Bases: QuadratureProductMatern32, LebesgueEmbedding

A product Matern32 kernel augmented with integrability w.r.t. the standard Lebesgue measure.

See also

Parameters:

matern_kernel (IProductMatern32) – The standard EmuKit product Matern32 kernel.
measure (LebesgueMeasure) – The Lebesgue measure.
variable_names (str) – The (variable) name(s) of the integral.

class emukit.quadrature.kernels.QuadratureProductMatern12(matern_kernel, measure, variable_names)

Bases: QuadratureProductKernel

Base class for a product Matern12 (a.k.a. Exponential) kernel augmented with integrability.

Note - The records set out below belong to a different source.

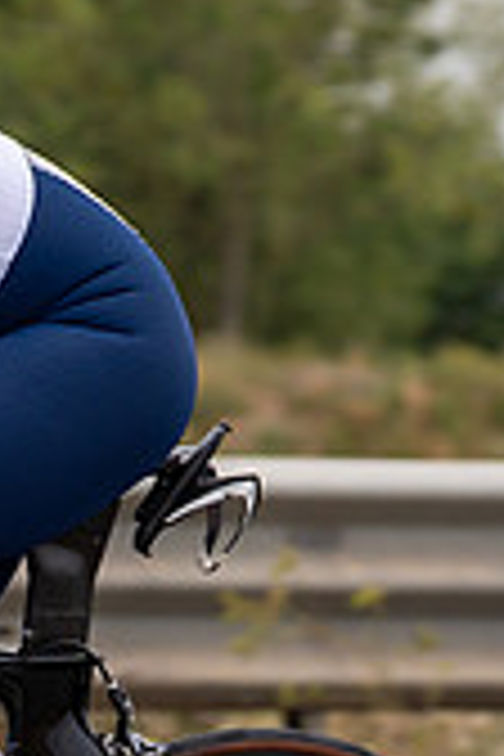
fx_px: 8861
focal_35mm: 422
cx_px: -265
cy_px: 502
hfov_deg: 3.2
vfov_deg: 4.9
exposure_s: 1/800
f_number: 3.5
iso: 100
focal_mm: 79
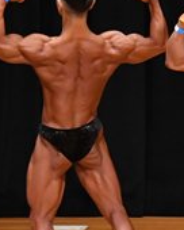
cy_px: 69
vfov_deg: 2.9
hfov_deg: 2.3
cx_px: 202
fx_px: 4581
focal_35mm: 673
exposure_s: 1/400
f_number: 5.6
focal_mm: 105
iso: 4000
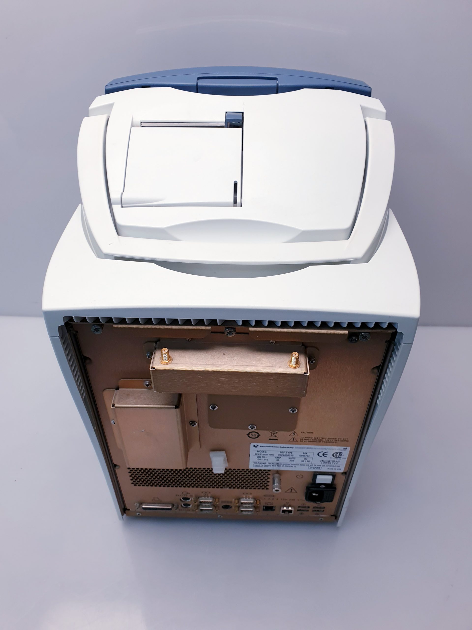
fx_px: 473
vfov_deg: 67.3
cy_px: 315
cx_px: 236
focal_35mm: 26
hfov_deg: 53.1
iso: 50
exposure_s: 1/100
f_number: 2.4
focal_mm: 4.3
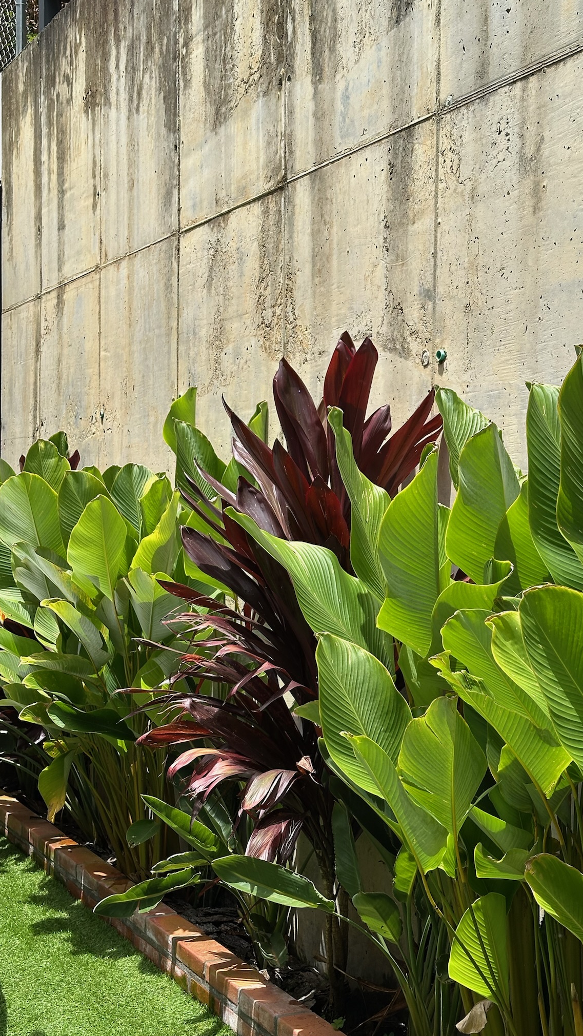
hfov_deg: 22.5
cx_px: 390
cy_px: 519
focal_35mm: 53
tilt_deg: -0.1
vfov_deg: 39.2
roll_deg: -1.7
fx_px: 1456
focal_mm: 6.86
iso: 64
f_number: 1.78
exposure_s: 1/2732
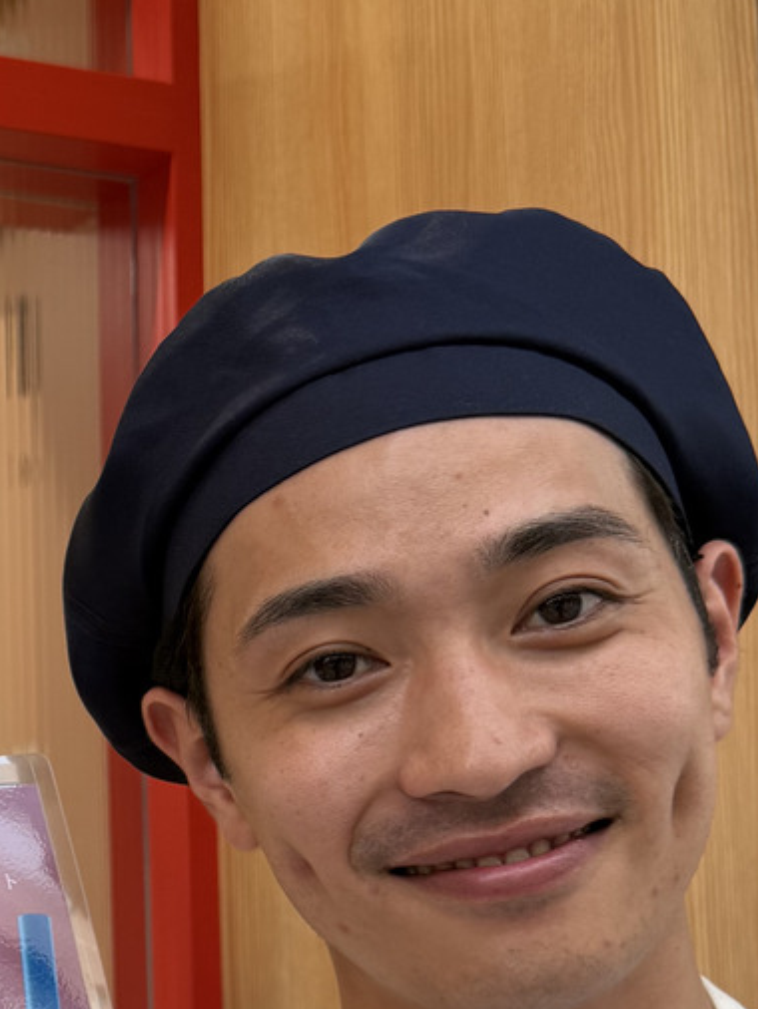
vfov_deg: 24.0
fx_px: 2305
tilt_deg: +5.4
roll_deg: +0.8
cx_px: -289
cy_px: 904
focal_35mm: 79
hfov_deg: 17.3
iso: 50
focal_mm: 6.76
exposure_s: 1/100
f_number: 1.78
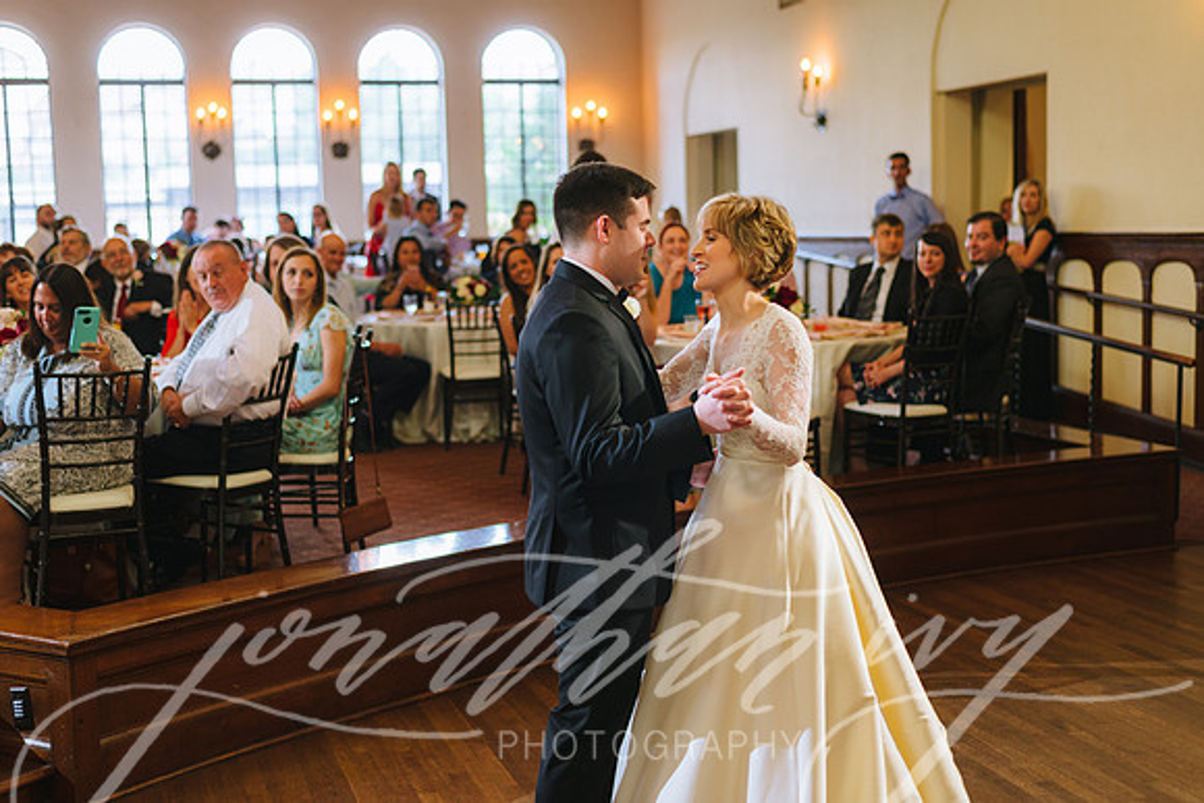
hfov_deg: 39.6
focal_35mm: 50
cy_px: 402
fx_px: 1673
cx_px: 602
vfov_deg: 27.0
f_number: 2.5
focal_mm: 50
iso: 320
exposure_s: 1/160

The kernel is of the form \(k(x, x') = \sigma^2 \prod_{i=1}^d k_i(x, x')\) where

\[k_i(x, x') = e^{-r_i}.\]

Above, \(d\) is the input dimensionality, \(r_i =\frac{|x_i - x'_i|}{\lambda_i}\), is the scaled distance, \(\sigma^2\) is the variance property and \(\lambda_i\) is the \(i\) th element of the lengthscales property.

Note

This class is compatible with the standard kernel IProductMatern12. Each subclass of this class implements an embedding w.r.t. a specific integration measure.

See also

Parameters:

matern_kernel (IProductMatern12) – The standard EmuKit product Matern12 kernel.
measure (IntegrationMeasure) – The integration measure.
variable_names (str) – The (variable) name(s) of the integral.

property nu: float: The smoothness parameter of the kernel.

property lengthscales: ndarray: The lengthscales \(\lambda\) of the kernel.

property variance: float: The scale \(\sigma^2\) of the kernel.

class emukit.quadrature.kernels.QuadratureProductMatern12LebesgueMeasure(matern_kernel, measure, variable_names='')

Bases: QuadratureProductMatern12, LebesgueEmbedding

A product Matern12 kernel augmented with integrability w.r.t. the standard Lebesgue measure.

See also

Parameters:

matern_kernel (IProductMatern12) – The standard EmuKit product Matern12 kernel.
measure (LebesgueMeasure) – The Lebesgue measure.
variable_names (str) – The (variable) name(s) of the integral.

class emukit.quadrature.kernels.QuadratureProductBrownian(brownian_kernel, measure, variable_names)

Bases: QuadratureProductKernel

Base class for a product Brownian kernel augmented with integrability.

The kernel is of the form \(k(x, x') = \sigma^2 \prod_{i=1}^d k_i(x, x')\) where

\[k_i(x, x') = \operatorname{min}(x_i-c, x_i'-c)\quad\text{with}\quad x_i, x_i' \geq c,\]

\(d\) is the input dimensionality, \(\sigma^2\) is the variance property and \(c\) is the offset property.

Note

This class is compatible with the standard kernel IProductBrownian. Each subclass of this class implements an embedding w.r.t. a specific integration measure.

See also

Parameters:

brownian_kernel (IProductBrownian) – The standard EmuKit product Brownian kernel.
measure (IntegrationMeasure) – The integration measure.
variable_names (str) – The (variable) name(s) of the integral.

Raises:

ValueError – If the reasonable box of the measure allows for values smaller than the offset \(c\).

property variance: float: The scale \(\sigma^2\) of the kernel.

property offset: float: The offset \(c\) of the kernel.

class emukit.quadrature.kernels.QuadratureProductBrownianLebesgueMeasure(brownian_kernel, measure, variable_names='')

Bases: QuadratureProductBrownian, LebesgueEmbedding

A product Brownian kernel augmented with integrability w.r.t. the standard Lebesgue measure.

See also

Parameters:

brownian_kernel (IProductBrownian) – The standard EmuKit product Brownian kernel.
measure (LebesgueMeasure) – The Lebesgue measure.
variable_names (str) – The (variable) name(s) of the integral.